Self-defense is regarded as a right deriving from natural law. But that offers no justification to the parents of Michael Grace, Jr. of Charlotte, NC, who was shot to death while attempting to rob a Pizza Hut. CBS North Carolina reports:
It’s been a difficult week for parents Temia Hairston and Michael Grace Sr. Their son, Michael Grace Jr., was shot and killed during an attempted robbery early Sunday morning.
I sympathize. It is a terrible thing to lose a child. That is a wound that will not heal.
“If there was to be a death, it was not the place of the employee at Pizza Hut. That is the place of law enforcement,” said Hairston.
So far as I know, no jurisdiction in the United States has the death penalty for robbery. And police nearly everywhere are extremely reluctant to use a gun on a robbery suspect, owing to the violent protests that have followed police killings of suspects.
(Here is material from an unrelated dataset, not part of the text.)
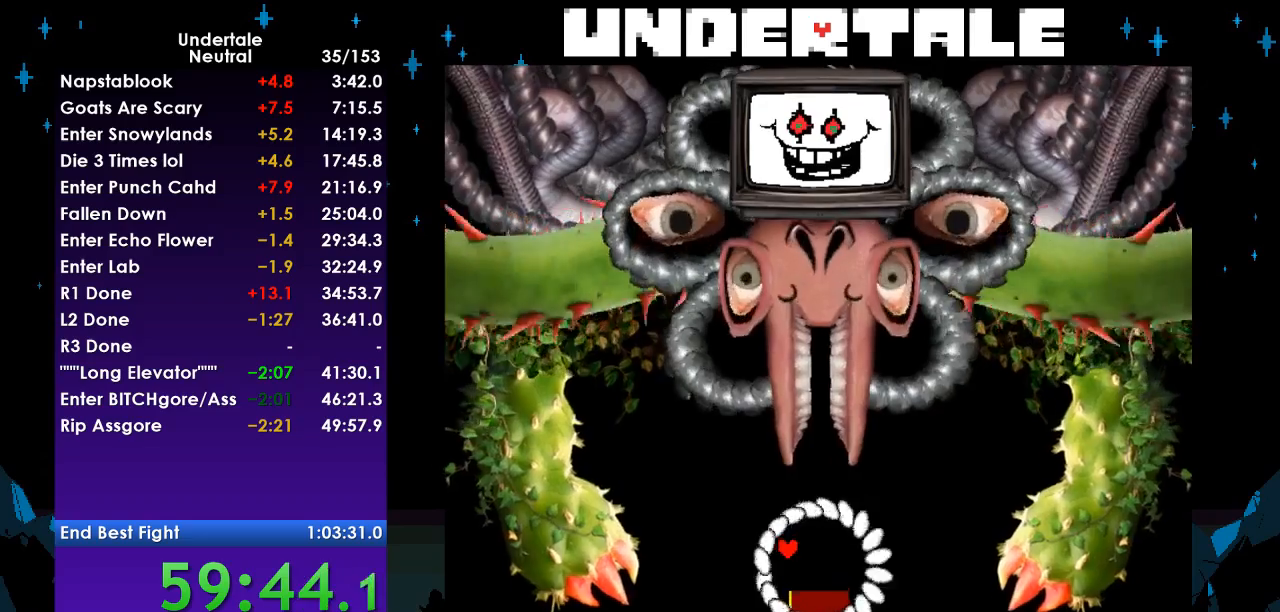
{"keys": [], "events": [[100, "left", "down"], [100, "up", "down"], [167, "left", "up"], [167, "up", "up"]]}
Ferguson, Missouri, for example.
Hairston and Grace Sr. acknowledged that their son was breaking the law by robbing the business, and said they definitely don’t condone what he did.
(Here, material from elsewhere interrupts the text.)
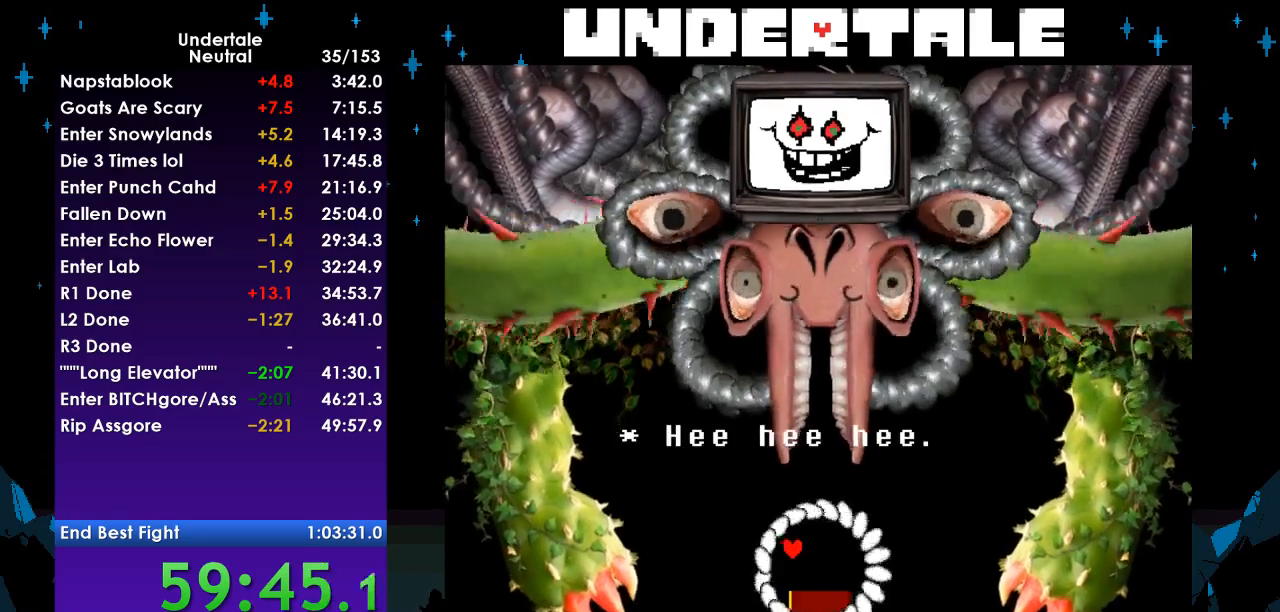
{"keys": ["left", "up", "z"], "events": [[67, "z", "down"], [100, "z", "up"], [200, "z", "down"], [233, "z", "up"], [333, "z", "down"], [433, "z", "up"], [467, "left", "down"], [467, "up", "down"], [467, "z", "down"]]}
“It was an act of desperation, but I do not believe that Michael would have hurt anyone,” said Hairston.
I am sorry, but robbing someone requires at least the threat of violence. If one asks for money without threatening violence, it is called “begging.” I don’t think it ought to be a capital crime, but the risks inherent in threatening violence belong on the sholders of the perpetrator.
I realize that state laws differ considerably as to the justification for a crime victim employing firearms or other violence. In California, for instance, a home can be invaded by thieves, and the residents cannot use a firearm unless they can prove that they legitimately feared for their lives and there was no escape avenue available. To my mind, this sort of law constitutes an incentive to criminals, for it reduces the risk of a home invasion.
I may be an extremist, but it seems to me that if one decides to commit a crime, the victims should have more rights than the perpetrator, especially the right to defend themselves from the presumption of violence that accompanies a robbery, home invasion, or other property crime.